From 1985 to 1989, the Puster Valley Railway and the Drava Valley Railway were electrified on the basis of a treaty between Italy and Austria signed in 1984. At the same time, almost all viaducts were renewed and all tunnels were enlarged to allow electrical operation during two closures of the line in 1986 and 1988. Special efforts were required for the tunnel near Welsberg (Monguelfo), where, due to constant collapses, the entire ground cover of the 140 m long tunnel was removed and replaced after the construction of a new tunnel structure.
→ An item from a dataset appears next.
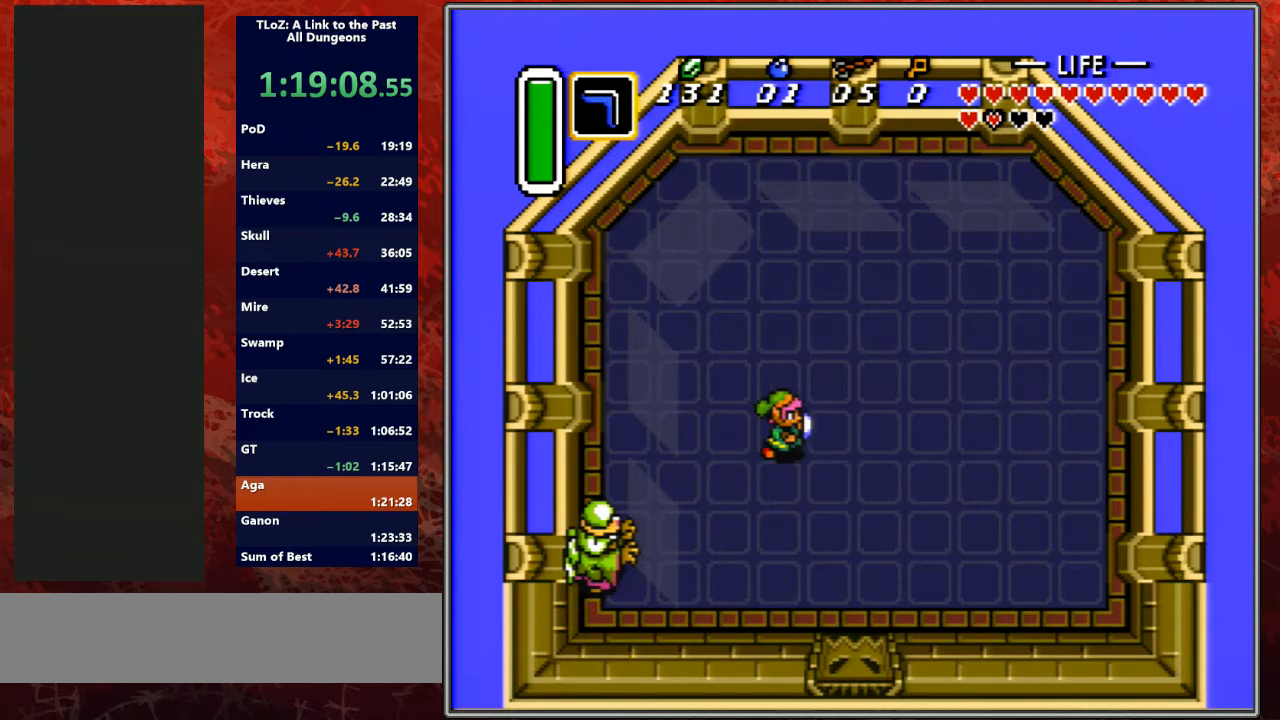
{"buttons": ["DPAD_LEFT"], "events": [[33, "B", "up"], [33, "DPAD_RIGHT", "down"], [167, "DPAD_RIGHT", "up"], [233, "B", "down"], [433, "B", "up"], [433, "DPAD_LEFT", "down"]]}
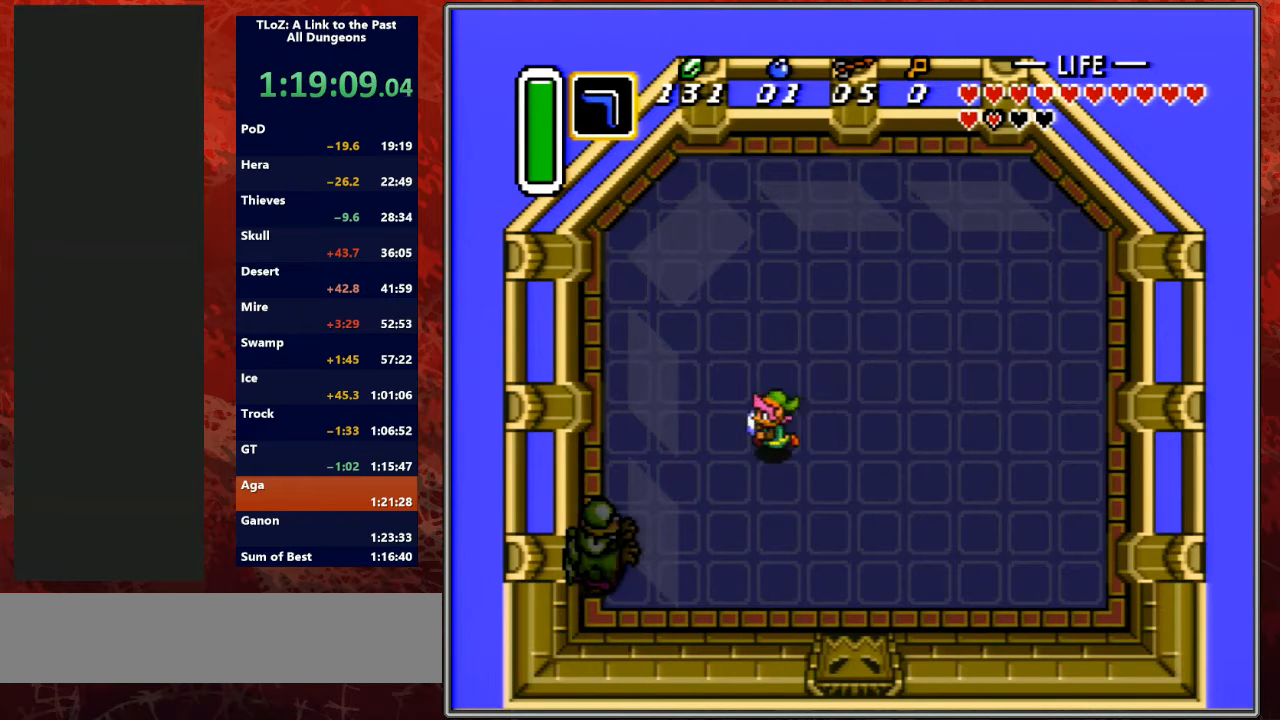
{"buttons": ["DPAD_RIGHT"], "events": [[67, "B", "down"], [67, "DPAD_LEFT", "up"], [367, "B", "up"], [400, "DPAD_RIGHT", "down"]]}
While the Puster Valley Railway is equipped with the Italian electrical system (3 kV DC), the Drava Valley Railway is equipped with the Austrian electrical system (15 kV / 16.7 Hz AC). The voltage change point is located in Innichen station. While operations continued, electrical operations commenced at the timetable change on 28 May 1989. During the electrification in the Puster Valley, many crossings were replaced by underpasses. This involved tracks and embankment being removed during the night and prefabricated underpasses being inserted hydraulically. In addition, the trackwork and track base were reinforced and the station facilities were rebuilt. The purpose of the electrification was the relief of the Brenner Railway, with the intention of the Italian side to deliver up to ten pairs of freight trains a day including a rolling highway service to run on the Puster Valley Railway. This has never happened. In fact, the opposite happened, because while the Val Pusteria/Pustertal had previously been a well-used international express service on the Vienna South–Villach–Lienz–Franzensfeste–Innsbruck route, it was discontinued at the May 1996 timetable change, meaning there is no longer any cross-border long-distance traffic in the Puster Valley Railway.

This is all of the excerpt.